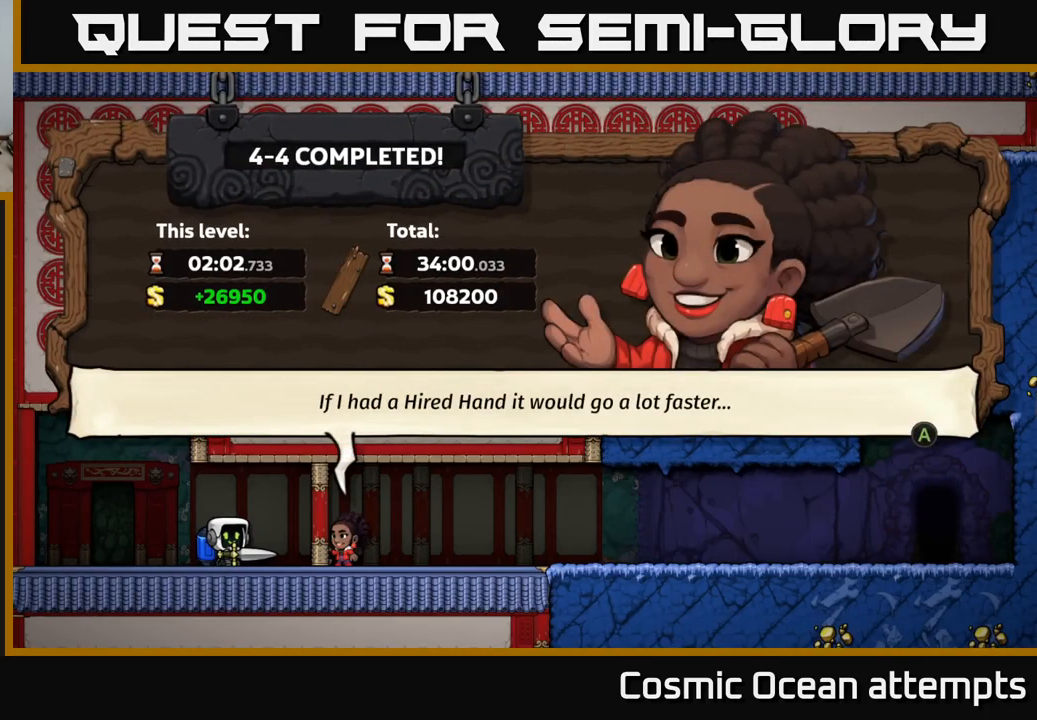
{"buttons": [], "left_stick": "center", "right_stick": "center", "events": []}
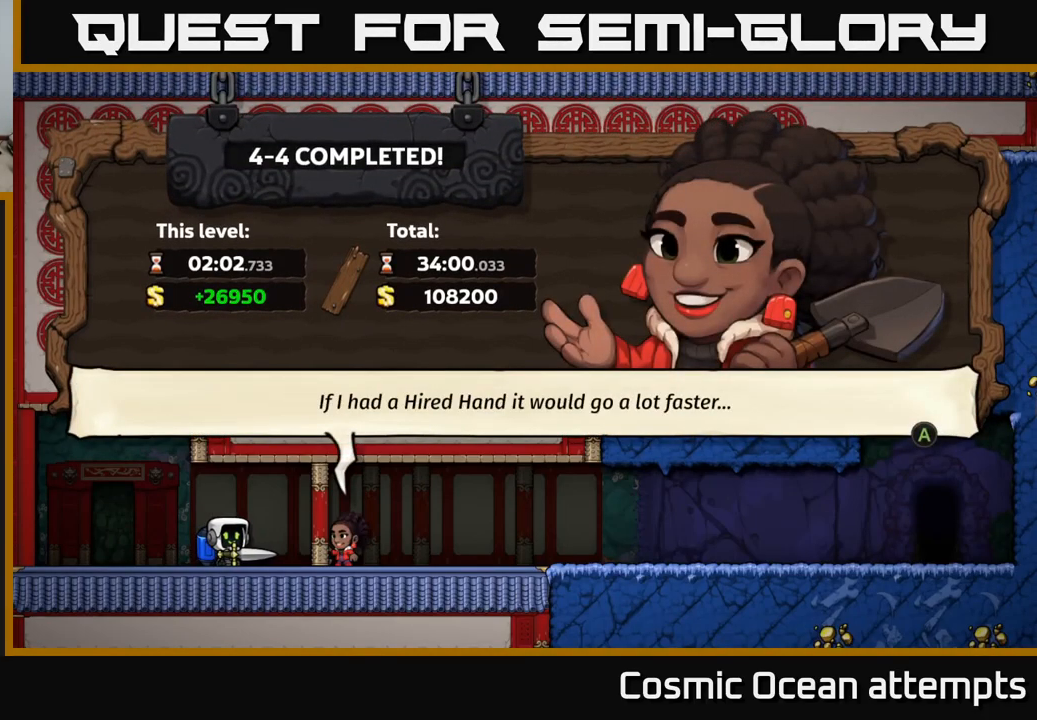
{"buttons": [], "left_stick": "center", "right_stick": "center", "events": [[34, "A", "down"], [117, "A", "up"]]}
+ + + +
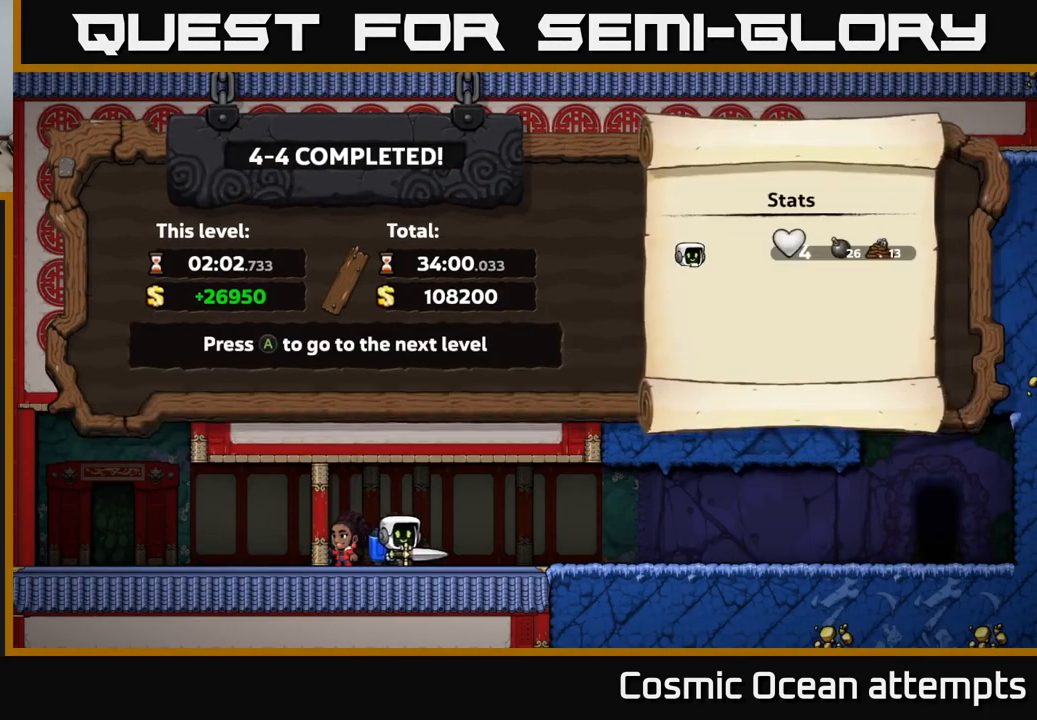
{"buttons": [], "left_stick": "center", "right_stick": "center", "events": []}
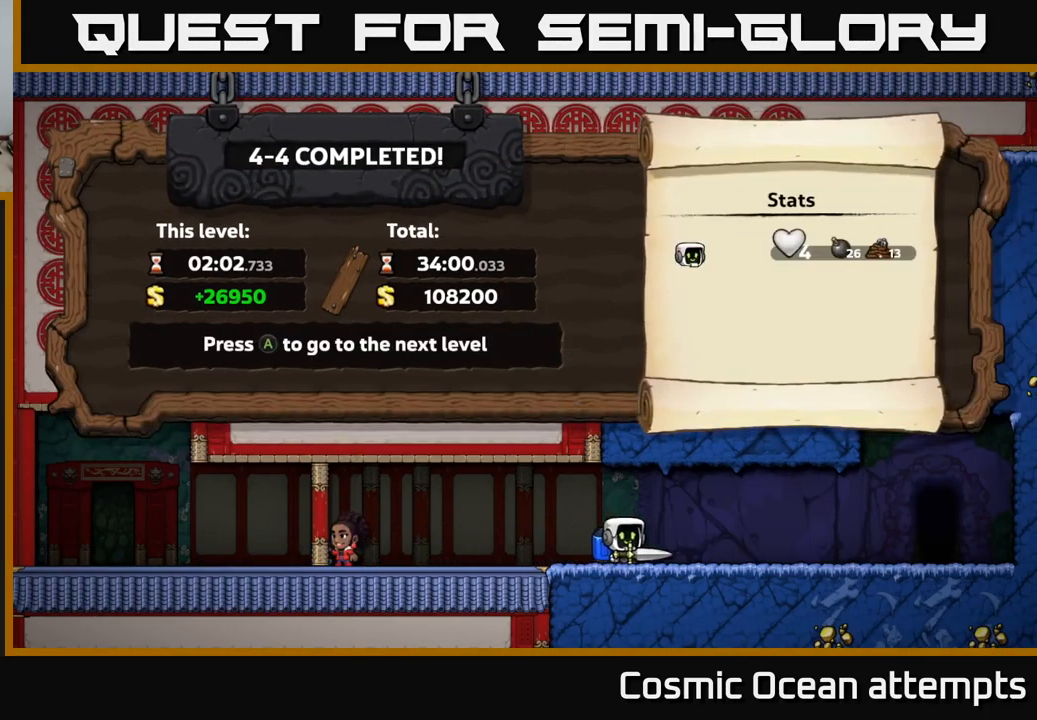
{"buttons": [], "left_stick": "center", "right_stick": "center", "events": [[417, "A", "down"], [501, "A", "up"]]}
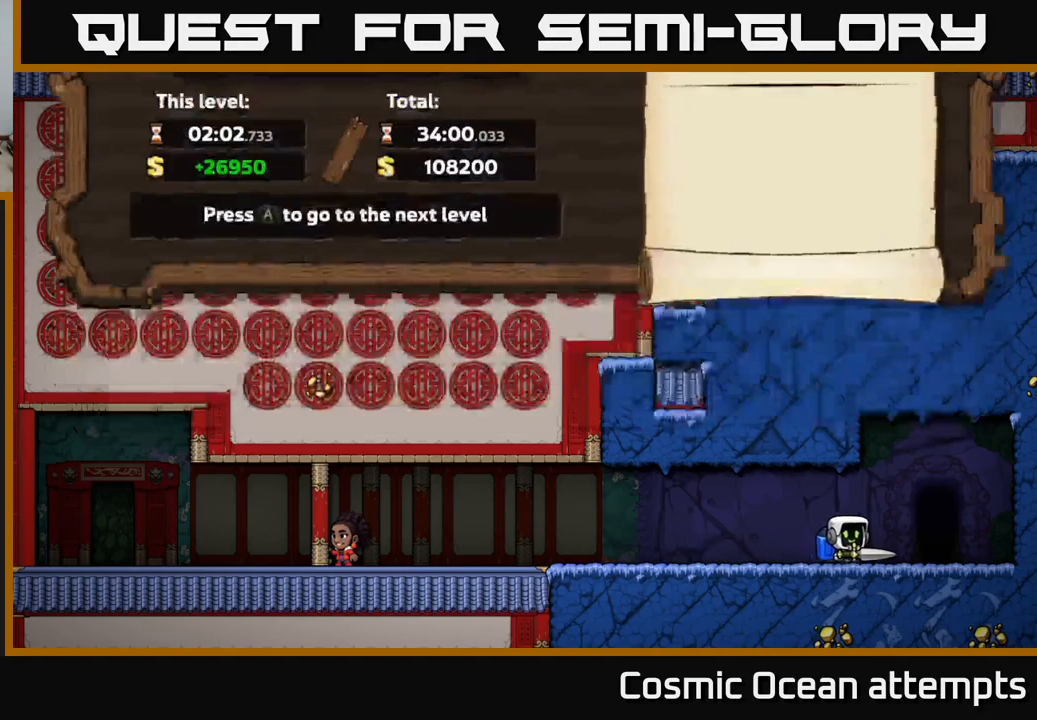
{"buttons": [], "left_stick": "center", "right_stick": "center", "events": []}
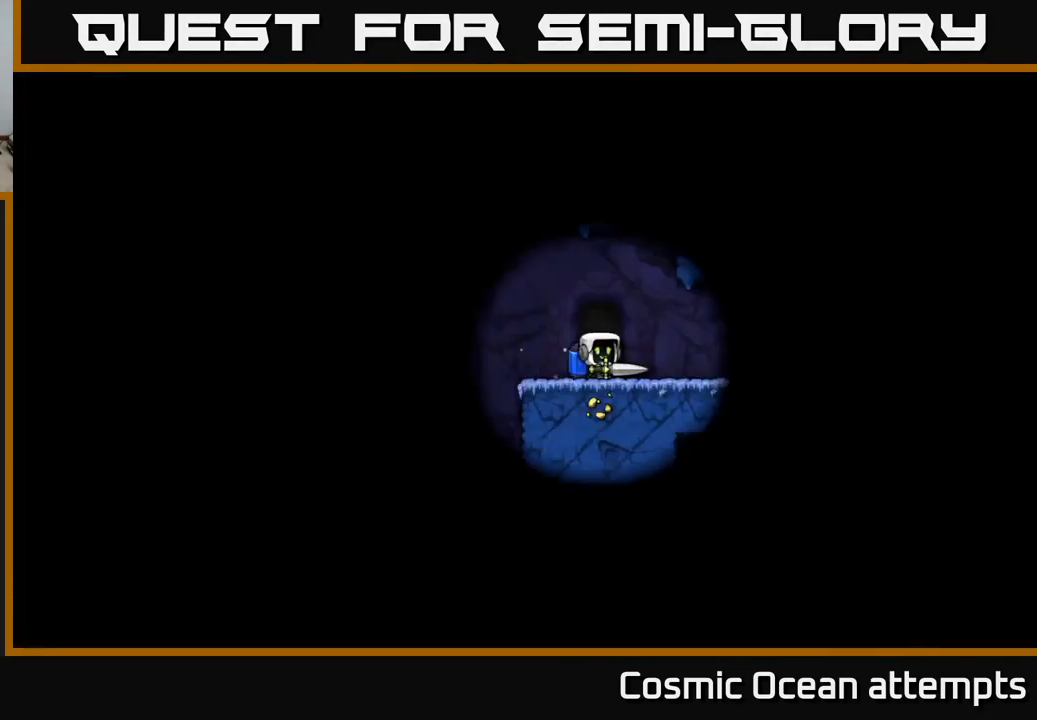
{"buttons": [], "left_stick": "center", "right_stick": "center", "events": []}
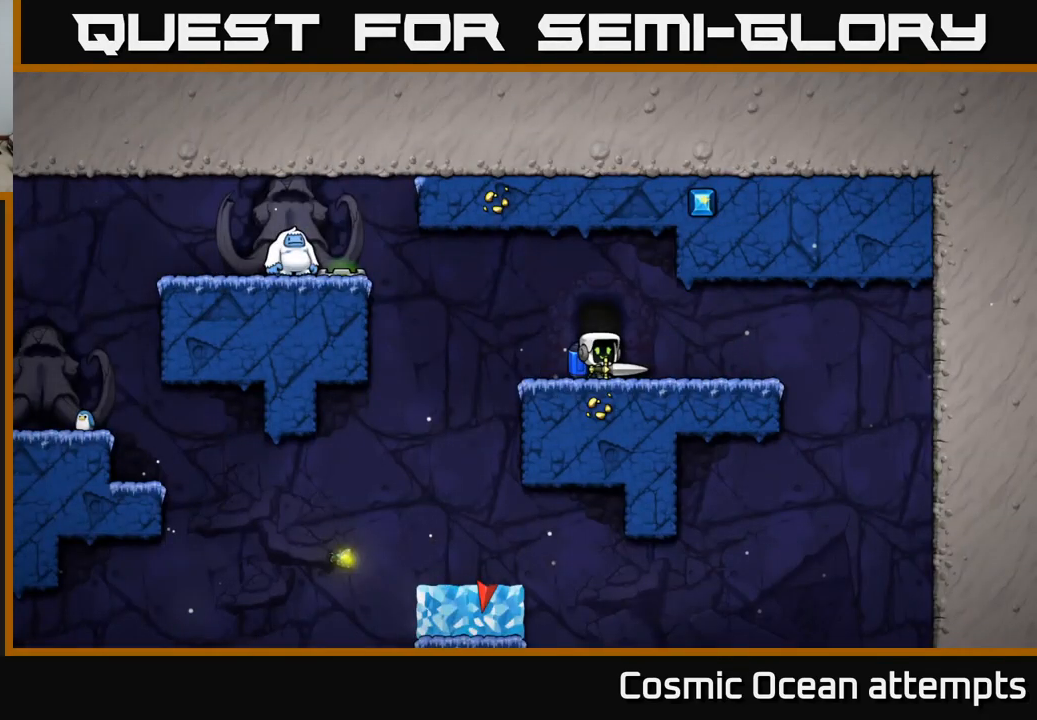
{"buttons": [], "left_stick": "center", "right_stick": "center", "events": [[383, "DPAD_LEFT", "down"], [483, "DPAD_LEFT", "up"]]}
+ + + +
Copy out every line in the records where the word "down" is found.

▶ FINISHED TASK:
{"buttons": [], "left_stick": "center", "right_stick": "center", "events": [[34, "A", "down"], [117, "A", "up"]]}
{"buttons": [], "left_stick": "center", "right_stick": "center", "events": [[417, "A", "down"], [501, "A", "up"]]}
{"buttons": [], "left_stick": "center", "right_stick": "center", "events": [[383, "DPAD_LEFT", "down"], [483, "DPAD_LEFT", "up"]]}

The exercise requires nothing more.